STORRS, Conn. (AP) Connecticut football coach Randy Edsall doesn’t need a calendar to remind him that cornerback Jasper Howard was stabbed to death a year ago Monday.
He thinks about his former cornerback every day, something made very clear by the reminders that fill his office.
There is a stained-glass window sent by an alumnus with Howard’s number “6” on a football. There is a framed flag that was taken into space in Howard’s honor by Connecticut astronaut Rick Mastracchio. There are framed fatigues with Howard’s name and number on them sent by members of the armed forces from Baylor University, a unit that met Howard at a game in Texas last year. There is a pencil portrait of the cornerback staring from a bookshelf across from Edsall’s desk. And there is a photo of Ja’Miya, the 7-month old daughter Howard never got a chance to meet, attached to the window behind his desk.
“I still can’t believe it happened. I still don’t understand it,” Edsall said in an interview with The Associated Press, as his voice trailed off and his eyes welled with tears. “I never will.”
Howard, whose friends called him “Jazz,” arrived at the northeastern Connecticut school’s pretty country campus from one of the roughest neighborhoods in Miami. And he died there, after a group fight allegedly sparked by a comment over a young woman.
“I drive by that spot every day,” Edsall said. “To think that a stabbing happened there early one Sunday morning, to me is incomprehensible. But that’s the world we live in.”
Hours before he died, Howard, a junior, played one of the best games of his UConn career, getting a career-high 11 tackles and forcing a fumble that helped the Huskies to a 38-25 win over Louisville. He and some friends went out that night to a school dance.
According to a police report, Howard was stabbed to death following a fight that erupted when the fire alarm was pulled at the student union. John Lomax III of Bloomfield is awaiting trial on a murder charge, but maintains he did not stab Howard.
Another player allegedly said something about a young woman, and someone took offense. A group of players, including Howard, squared off with another group of young men. The fight appeared to have broken up before two people went to a car and came back with knives.
Howard was stabbed in the abdomen.
Kashif Moore, one of Howard’s best friends and a roommate, said it all happened so very fast. He said he didn’t think it was serious until a helicopter was called to take Howard to St. Francis Medical Center in Hartford.
“It’s still something I think of everyday,” he said. “Sometimes, I wake up thinking that he’s still here. That’s just something that I have to live with. We should have just chilled in the apartment, relaxed and calm. I think about that all the time.”
Moore said Howard’s death changed him, made him grow up. He no longer lets little things bother him as much.
“It’s matured this whole team, brought us closer together,” said receiver Mike Smith, who was also with Howard that night. “We’re a close-knit family now.”
There will be no formal memorial for Howard on campus Monday. His teammates have an off day, and many will be at home.
Friend Lorin Dixon, a member of the women’s basketball team, said those on campus will do something private to mark the day. She said it’s more important what they do with the rest of their lives.
“Jasper had a motto to play each play like it’s your last play,” she said. “And that’s how I live my life now. Each day you come out you have to give it your all. I’m going to keep him in my prayers and in my thoughts.”
Smith said he asks for Howard’s blessing before each football game. Edsall said he also finds himself talking to Howard, whether in church or while staring at his portrait in his office.
Moore said he spends a lot of time with Howard’s family and finds comfort in seeing the face of his friend staring at him in the form of little Ja’Miya.
“She smiles a whole lot. She’s a real good baby,” he said. “I haven’t even seen her cry yet. And she looks just like Jazz when she smiles.”
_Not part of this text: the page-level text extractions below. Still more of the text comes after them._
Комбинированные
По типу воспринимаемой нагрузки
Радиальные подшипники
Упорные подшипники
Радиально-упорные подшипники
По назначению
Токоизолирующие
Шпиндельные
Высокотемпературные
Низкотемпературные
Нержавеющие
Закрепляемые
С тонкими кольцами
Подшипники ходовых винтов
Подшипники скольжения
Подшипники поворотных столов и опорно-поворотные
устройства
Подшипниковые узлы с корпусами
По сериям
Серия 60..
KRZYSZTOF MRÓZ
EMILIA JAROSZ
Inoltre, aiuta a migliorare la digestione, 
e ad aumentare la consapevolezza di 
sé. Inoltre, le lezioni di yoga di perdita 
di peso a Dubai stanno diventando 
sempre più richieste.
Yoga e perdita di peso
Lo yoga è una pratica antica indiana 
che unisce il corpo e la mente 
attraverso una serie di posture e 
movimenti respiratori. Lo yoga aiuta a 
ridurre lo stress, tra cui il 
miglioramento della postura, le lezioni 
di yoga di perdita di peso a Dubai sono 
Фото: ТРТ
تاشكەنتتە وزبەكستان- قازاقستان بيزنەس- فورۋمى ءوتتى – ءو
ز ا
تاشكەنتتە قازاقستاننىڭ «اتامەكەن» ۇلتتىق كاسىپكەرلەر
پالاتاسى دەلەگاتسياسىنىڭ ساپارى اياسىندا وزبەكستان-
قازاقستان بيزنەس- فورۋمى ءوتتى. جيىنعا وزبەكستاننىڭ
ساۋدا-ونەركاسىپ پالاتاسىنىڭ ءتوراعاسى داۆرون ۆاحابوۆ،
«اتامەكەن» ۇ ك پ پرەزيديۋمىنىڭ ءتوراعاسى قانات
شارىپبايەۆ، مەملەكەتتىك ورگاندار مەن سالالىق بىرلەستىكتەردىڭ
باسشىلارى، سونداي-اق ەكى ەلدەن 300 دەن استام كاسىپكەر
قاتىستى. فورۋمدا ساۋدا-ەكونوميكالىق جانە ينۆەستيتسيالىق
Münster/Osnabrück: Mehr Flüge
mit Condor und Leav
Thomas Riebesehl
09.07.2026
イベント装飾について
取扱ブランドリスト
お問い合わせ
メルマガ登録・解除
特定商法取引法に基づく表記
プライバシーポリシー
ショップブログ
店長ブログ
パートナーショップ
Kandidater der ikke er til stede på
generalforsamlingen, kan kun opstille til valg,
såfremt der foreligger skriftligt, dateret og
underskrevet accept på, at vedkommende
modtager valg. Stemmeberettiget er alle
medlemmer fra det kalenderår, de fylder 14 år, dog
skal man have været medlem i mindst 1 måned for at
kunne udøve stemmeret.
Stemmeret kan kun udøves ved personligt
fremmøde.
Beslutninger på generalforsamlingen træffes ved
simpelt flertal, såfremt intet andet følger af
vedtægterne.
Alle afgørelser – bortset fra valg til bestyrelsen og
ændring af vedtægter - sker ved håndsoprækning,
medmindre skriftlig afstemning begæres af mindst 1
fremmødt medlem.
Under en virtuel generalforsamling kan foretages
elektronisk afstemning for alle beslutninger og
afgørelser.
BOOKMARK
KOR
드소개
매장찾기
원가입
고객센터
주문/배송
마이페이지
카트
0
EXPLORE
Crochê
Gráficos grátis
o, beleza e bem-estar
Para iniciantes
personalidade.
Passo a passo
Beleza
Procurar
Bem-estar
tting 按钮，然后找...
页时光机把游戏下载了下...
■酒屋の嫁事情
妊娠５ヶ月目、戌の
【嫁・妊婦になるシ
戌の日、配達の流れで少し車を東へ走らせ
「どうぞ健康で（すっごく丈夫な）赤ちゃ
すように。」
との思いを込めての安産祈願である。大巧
Edsall also visits Howard’s family and his grave whenever he is in Florida. He said the experience of identifying the body and calling Howard’s mother will remain with him forever.
And he’s still searching for a meaning to it all. One thing he’s learned, he said, is to take nothing for granted and to pass that message on.
“All I can do is try to help the rest of these kids become better in every phase of their lives,” he said. “And, hopefully, things will turn out better for them.”
As if to emphasize the point, Edsall takes time from the interview to talk to a player. The player stopped by the office after learning he will be up at 6 a.m. during UConn’s bye week, to run the stadium steps as a punishment.
“You know why you’re here,” Edsall starts, his voice getting louder. “You skipped a quiz? Are you kidding me? You wonder why you don’t play? This is why. You don’t do things the right way.”
There are many ways to learn life lessons, Edsall said later.
The death of a friend shouldn’t have to be one of them.